杀手画像出来以后,几乎是评书里张飞的翻版。
唯一的区别,这个人是红胡子。
当这些车夫知道被杀死的人是洪门的赵威霆以后,一个个真是心情舒畅,他们大部分人都听说过周大胡子的故事,所以都怀疑是他,可没一个人肯说出这个名字来。
洪门那边乱了套,大龙头意外身亡,一句话都没留下来,所有人都惊慌起来。
幸好白纸扇方阳为人沉稳,人缘也最好,很快就平息了慌乱,顺理成章暂时代理了分舵主一职。
方阳怀疑是唐枭干的,也最有可能是他!
他想到了,甚至还提醒过赵威霆,但这报复来得太快了,快得让人措手不及。
赵威霆的师父是洪门山主田修远,他与贺飞虎关系极好,唐枭又是鹤顶红的干弟弟,事情成了一团乱麻。
都说阎王打架,小鬼遭殃。
所以,方阳决定一切都如实汇报,不只是总舵,包括警方那边,所有怀疑都指向了唐枭。
这样一来,警察抓人也好,总舵那边与贺家翻脸也罢,都是赵威霆搞出来的!
与我方阳无关!
吉林省厅发布的那张唐枭的通缉令还在,可与那些车夫描绘出来的模样完全是判若两人,奉天警方犯了难,不知道该信谁的合适了。

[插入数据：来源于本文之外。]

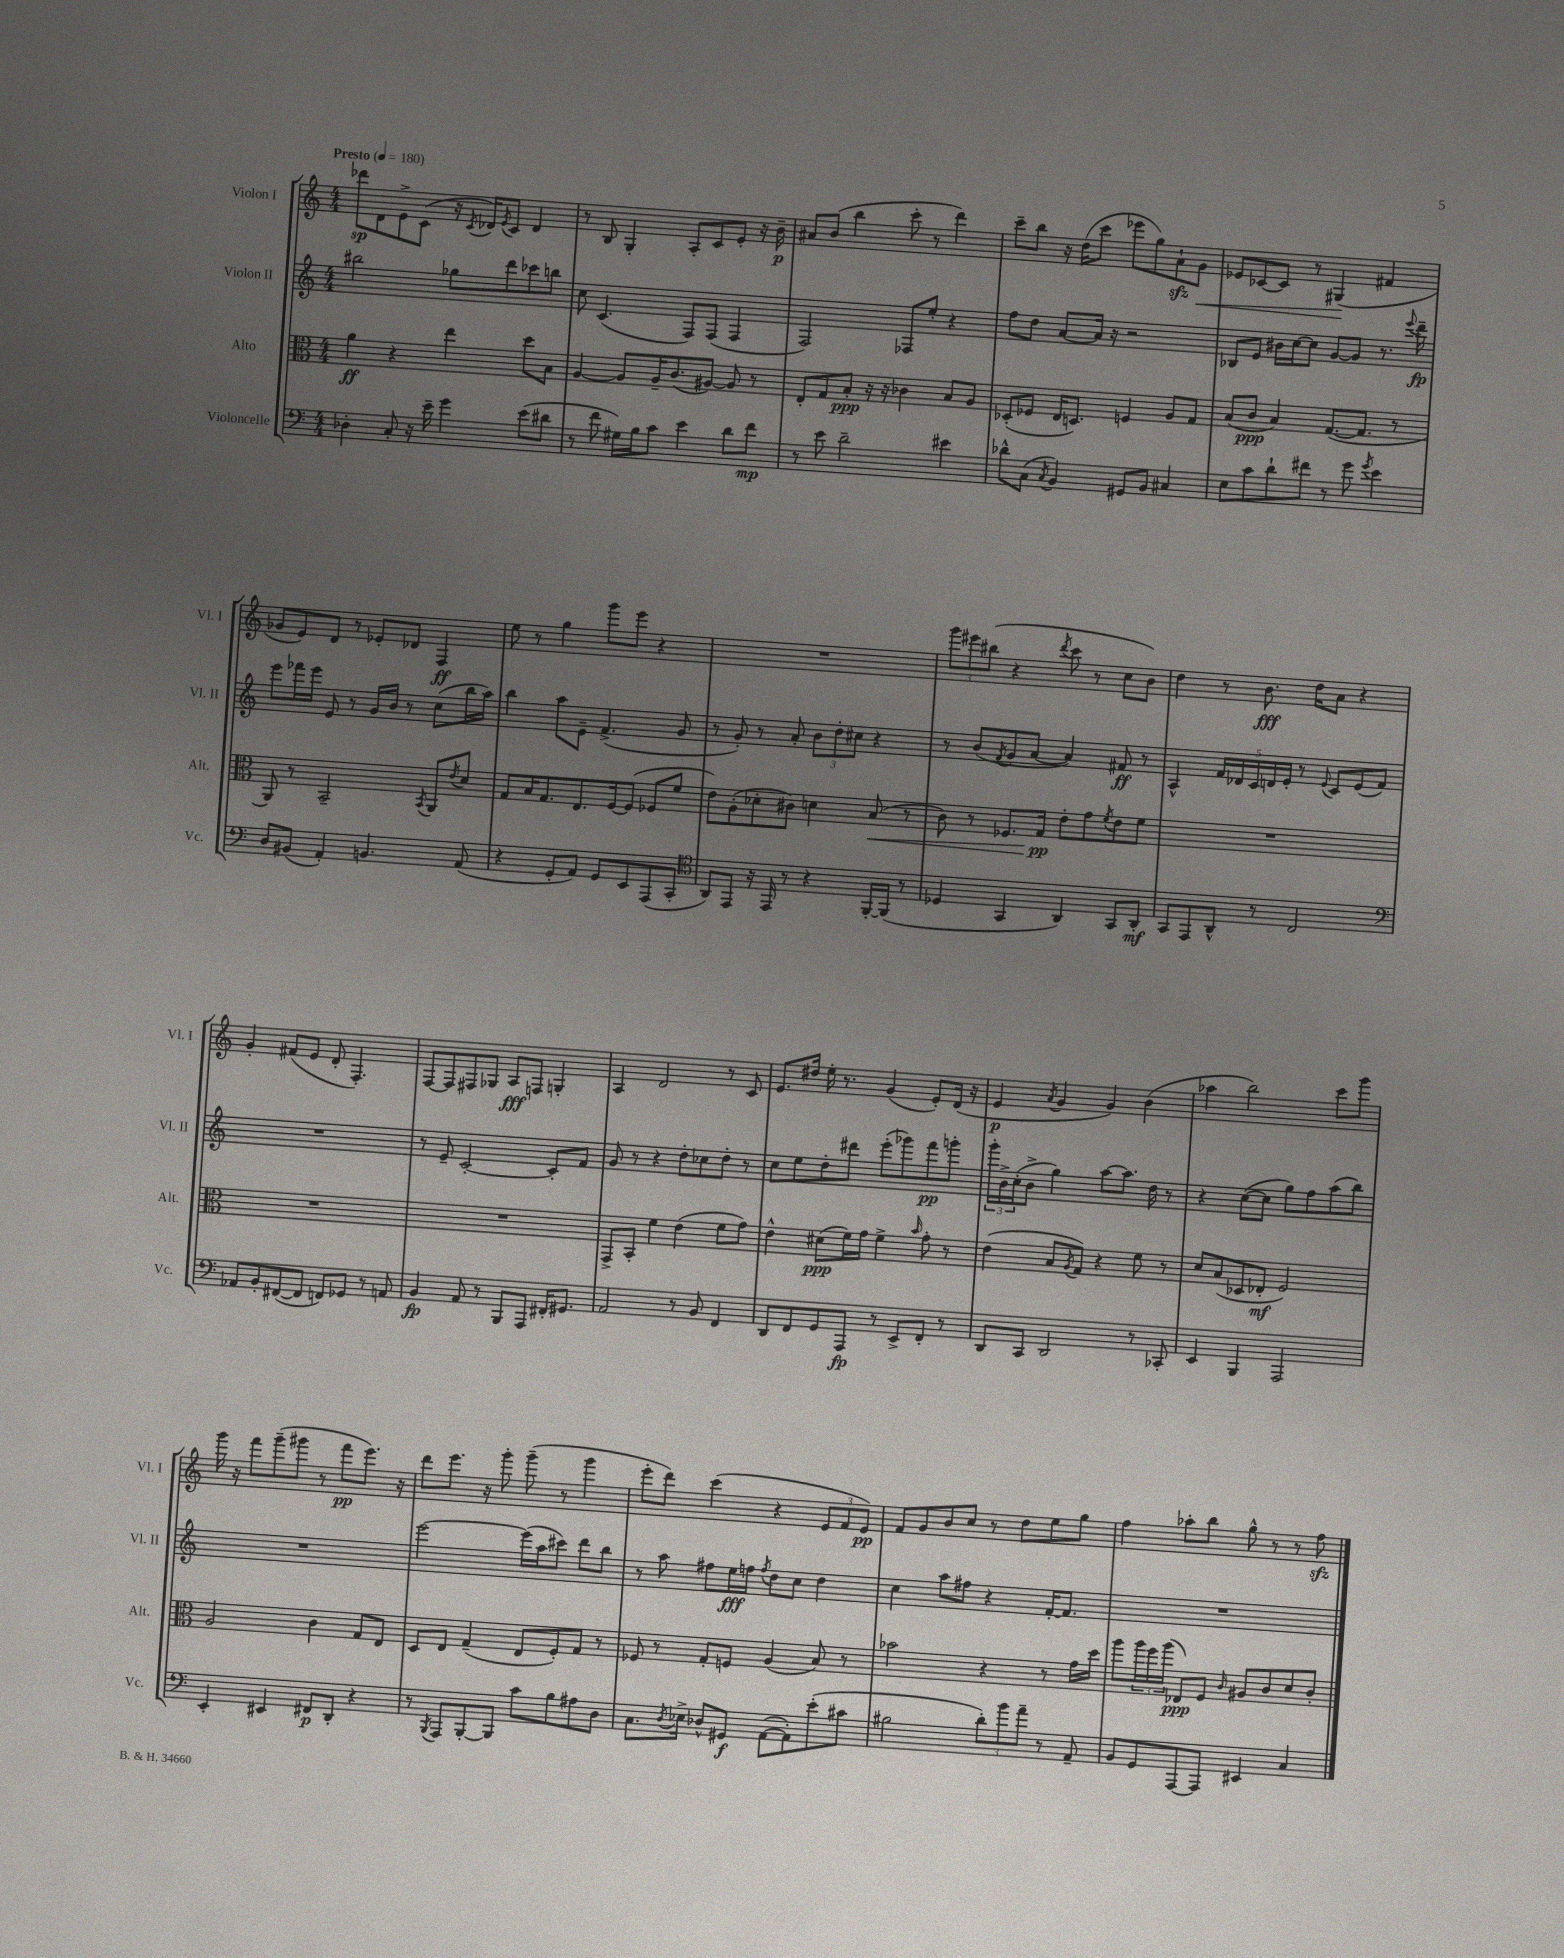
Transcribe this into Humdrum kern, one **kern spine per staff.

**kern	**kern	**kern	**kern
*staff4	*staff3	*staff2	*staff1
*clefF4	*clefC3	*clefG2	*clefG2
*k[]	*k[]	*k[]	*k[]
*M4/4	*M4/4	*M4/4	*M4/4
*MM180	*MM180	*MM180	*MM180
4D-'	4a	2bb#	8ddd-
.	.	.	8d
8C'	4r	.	8e^
16r	.	.	(8c
16e~	.	.	.
4g	4ee	8gg-	16r
.	.	.	8qc
.	.	.	16d-)
.	.	.	8qe
.	.	8ddd	8c
(8e	8dd	8ccc-	4d-
8d#	8B	8bb	.
=	=	=	=
8r	[4A	8cc	8r
8f	.	(4.c	8B
16G#)	8A]	.	4G'
16B	.	.	.
8c	16A~	.	.
.	(8.c	.	.
4e	.	8F)	8A'
.	[8A#)	(8F	8c
8d	8A#]	4F	8e'
8f	8r	.	16r
.	.	.	16b~
=	=	=	=
8r	8E'	2F)	8a#
8e	8G	.	(8b
2d~	8B'	.	4bb
.	16r	.	.
.	16r	.	.
.	4c-	8F-	8ccc'
.	.	8ee'	8r
4e#	8B	4r	4ddd)
.	8A	.	.
=	=	=	=
8d-^^	(8D-'	8ff	8ccc~
(8C	8F-	8dd	8bb
8qC	.	.	.
4BB)	16E	[8a	16r
.	8.D)	.	(16dd
.	.	16a]	8ccc
.	.	16r	.
8GG#	4F	2r	8eee-
8BB	.	.	8gg)
4C#	8A	.	8a`
.	8G	.	8g
=	=	=	=
8E	(8B	8B-	8e-
8c	8c	8e	[8c-
8d`	4B)	16b#	8c-]
.	.	[16cc	.
8f#	.	8cc]	8r
8r	([8.G	[8g	(4G#
8g	.	8g]	.
.	8.G]	.	.
8qg	.	.	.
4e	.	8.r	4f#
.	8r	.	.
.	.	8qqeee	.
.	.	16ddd~	.
=	=	=	=
8D	8AA)	8eee	8g-
(8BB#	8r	16fff-	8e)
.	.	16eee	.
4AA')	2BB~	8e	8d
.	.	8r	8r
4.BB	.	16g	8e-'
.	.	16b	.
.	.	8r	8d-
.	8qBB	.	.
.	8AA	(8cc	4F
.	8qe	.	.
(8AA	8d	16bb	.
.	.	16aa)	.
=	=	=	=
4r	8G	4bb	8ee
.	16B	.	8r
.	8.G	.	.
8GG'	.	8aa	4gg
8AA)	8.E	8e~	.
8GG	.	(4.f^	8ggg
.	[16F	.	.
8EE	(8F]	.	8eee
(8AAA	8F-	.	4r
8CC'	8f	8g	.
=	=	=	=
*clefC4	*	*	*
8AA)	8e)	8r	1r
8EE	(8A'	8g')	.
16r	8d-'	8r	.
16EE	.	.	.
8r	8c#)	8a'	.
4r	4d	12b	.
.	.	12dd'	.
.	.	12cc#	.
[16FF'	(8B	4r	.
(16FF]	.	.	.
8r	8r	.	.
=	=	=	=
4D-	8c)	8r	12ggg
.	.	.	12eee#
.	8r	(8b	.
.	.	.	(12bb#
.	.	8qf	.
4GG	8.F-	8g	4r
.	.	[8a	.
.	16G	.	.
.	.	.	8qddd
4AA)	8e'	4a])	8ccc
.	8g	.	8r
.	8qf	.	.
8GG	8e	8f#	8cc
8AA'	8f	8r	8b)
=	=	=	=
8GG	1r	4A^^	4dd
8EE	.	.	.
8AA^^	.	20f	8r
.	.	20d-	.
.	.	20c	.
8r	.	.	8.b
.	.	20d	.
.	.	20e'	.
2C	.	8r	.
.	.	.	16dd
.	.	8qqe	.
.	.	8c	8a
.	.	(8e	4r
.	.	8f)	.
=	=	=	=
*clefF4	*	*	*
8AA-	1r	1r	4g'
8BB'	.	.	.
([8FF#	.	.	(8f#
8FF#]	.	.	8e
8FF)	.	.	8d'
8GG-	.	.	4.F')
8r	.	.	.
8AA	.	.	.
=	=	=	=
4BB	1r	8r	[8F
.	.	8e~	8F]
8AA	.	[2c'	8F#
8r	.	.	8G-
8BBB	.	.	8A
8AAA	.	.	8F
16FF#'	.	8c']	4G'
8.GG#	.	.	.
.	.	8f	.
=	=	=	=
2AA	8GG^	8g	4A
.	8BB'	8r	.
.	4f	4r	2d
8r	(4e	8dd'	.
8BB	.	8cc-	.
4FF	8f	8dd'	8r
.	8g)	8r	8c
=	=	=	=
8DD	4e^^	8cc	8.e
8FF	.	8ee	.
.	.	.	16dd#
8GG	(8d#	8dd'	16ee'
.	.	.	8.r
8AAA	16f)	8ddd#	.
.	16g	.	.
8r	4f^	(8eee'	(4g
8EE^	.	8ggg-)	.
.	16qqb	.	.
8FF'	8g'	8fff	8e')
8r	8r	8ggg'	(16d
.	.	.	16r
=	=	=	=
8DD	(4e	24ggg'	4e
.	.	24b^	.
.	.	(24cc'	.
8CC	.	8b^	.
.	.	.	8qa
2DD	8B	4gg)	4g
.	8qA	.	.
.	8G)	.	.
.	4r	[8aa	4g)
.	.	8.aa]	.
8r	8f	.	(4b
.	.	16dd	.
8CC-'	8r	8r	.
=	=	=	=
4EE	8d	4r	4aa-
.	(8B	.	.
4BBB	8D-	([8cc	2bb)
.	8E-'	8cc]	.
2AAA	2F)	8gg)	.
.	.	8ff	.
.	.	(8aa	8ccc
.	.	8bb)	8ggg
=	=	=	=
4EE'	2A	1r	16ggg
.	.	.	16r
.	.	.	8fff
4EE#	.	.	(8ggg~
.	.	.	8ggg#
8FF#	4c	.	8r
8DD'	.	.	8fff
4r	8G	.	8.eee)
.	8E	.	.
.	.	.	16r
=	=	=	=
8r	8D	[2eee	8ddd
8qBBB	.	.	.
8AAA	8E	.	8.eee
[8BBB'	(4G~	.	.
.	.	.	16r
8BBB]	.	.	8ggg'
8c	8E	(16eee]	(8ggg~
.	.	16aa	.
8B	8F')	8ccc#)	8r
8A#	8G	8ddd	4ggg
8D	8r	8bb	.
=	=	=	=
8.C	8F-	8r	8eee'
.	8r	8aa	8ddd)
8qD	.	.	.
16E-^	.	.	.
8D-^^	8G'	8ff#	(4ccc
8GG#	8F	16ee	.
.	.	16ff	.
.	.	8qff	.
([8AA	(4A	8dd	4r
8AA'])	.	8cc	.
(8e'	8B)	4dd	12e
.	.	.	12f
8c#	8r	.	.
.	.	.	12e)
=	=	=	=
2B#	2b-	4cc	8f
.	.	.	8g
.	.	8aa	8b
.	.	8ff#	8cc
12d')	4r	4r	8r
12b	.	.	.
.	.	.	8dd
12a~	.	.	.
8r	8r	[16f'	8ee
.	.	8.f]	.
8AA~	16g	.	8gg
.	16dd	.	.
=	=	=	=
8BB	8aa	1r	4ff
8GG	24aa	.	.
.	24ff	.	.
.	(24aa	.	.
[8AAA	8E-)	.	8aa-'
8AAA]	8F	.	8bb
.	16qqc	.	.
4EE#	8A#	.	8gg^^
.	8c	.	8r
4C	8d	.	8r
.	8c'	.	8ff
==	==	==	==
*-	*-	*-	*-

后来不知道哪个大聪明灵机一动,把红胡子的肖像和唐枭的一起下发了。
唐枭还是唐枭,红胡子却没有名字。
杀人团伙,一起通缉了!
很快,吉林和黑龙江警察厅也都照葫芦画瓢,印发下去了。
哈尔滨的韩学民和林元魁知道以后,都很开心。
又一个罪名,看姓唐的还往哪儿跑?
两个人都分别认真研究过那张画着红胡子的通缉令,前看后看,左看右看,怎么也看不出来像谁!琢磨着很可能是唐枭一伙人新加入的人,就扔在了一边,无人在意。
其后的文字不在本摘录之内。